I refer to Viking times. The Hansa League came later and in fact didn't make their way to the far north until the 12th century. Also, London was not a member of the league but it was a Hansa factory, so trade took place through there as well. Also, the Hansa league didn't have a military force per se. Even if they did, they certainly wouldn't have wasted money maintaining a standing fleet to protect fishing rights in a remote area like Iceland. Also only certain cities (albeit many) were members of the League. It had no pretension or interest in governing all of Europe and was not at all a monolithic power. It was essentially a trade agreement, not at all a government.

As an amateur historian I am genuinely interested in your sources. I am always willing to challenge my own understanding. This is what makes history exciting.

Kind regards, Einar

Einar Svensson said...

I think I might not have made something clear about the Hansa League. The Hansa didn't have/confer fishing rights, they had/conferred trading rights. This meant that anyone could fish anywhere and trade as they wanted, they just couldn't trade that fish in a Hansa city or with merchants who had signed an exclusive agreement with a city in the league.

This is what I meant by the Hansa being a trade agreement and not a government.

Kind regards, Einar

Aaron said...

The first rule of fishing is that one does not go any further than one must. When there were fish around Britain, the British fished around Britain. By 1250, cod around Britain started to get scarce, and Britain looked north.

Cod was valuable. We know the circa 1500 Hansa and Brits were killing each other over fishing rights. In 1381, mobs in England, hunted down and killed Hanseatics. Should we then expect ships at sea both seeking the same high value cod to be friendly?
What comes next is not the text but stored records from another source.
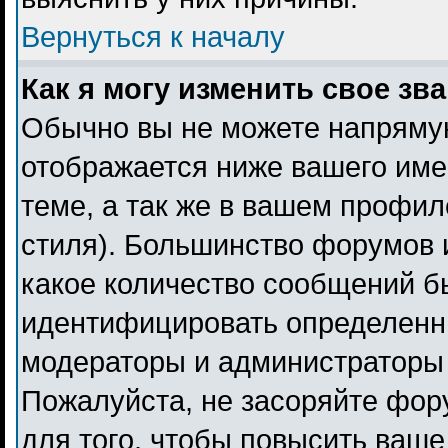
Вернуться к началу
Как я могу изменить свое зв
Обычно вы не можете напрямую
отображается ниже вашего име
теме, а так же в вашем профил
стиля). Большинство форумов 
какое количество сообщений б
идентифицировать определенн
модераторы и администраторы 
Пожалуйста, не засоряйте фо
для того, чтобы повысить ваше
It is worth noting that the Basques violated the first rule of fishing to their greater profit. They had salt, and could make salt cod and sell it at a great profit. That was an even better business than their trade in salted whale meat. The Basques were sailing farther west then the British. However, Basque cod was landing in English ports, so English seamen must have known something of the Basque ship systems, eg clothing knit on the Channel Islands (from wool imported from England.)

A starting point is "Cod" by mark kurlansky. And, you should read everything about Geoffrey Chaucer's work for King Edward III.

Aaron said...

Look to material regarding http://en.wikipedia.org/wiki/Battle_of_Sluys

This shows that England had ships that carry large numbers of men and material, and patrol. Merchant ships had small crews. Battle of Sluys shows sophisticated naval operations and coordination that one would not expect from a merchant fleet. Communications was difficult. Look at the history of signal flags, and the development of maneuvering boards. Coordinating 200 sail is very difficult.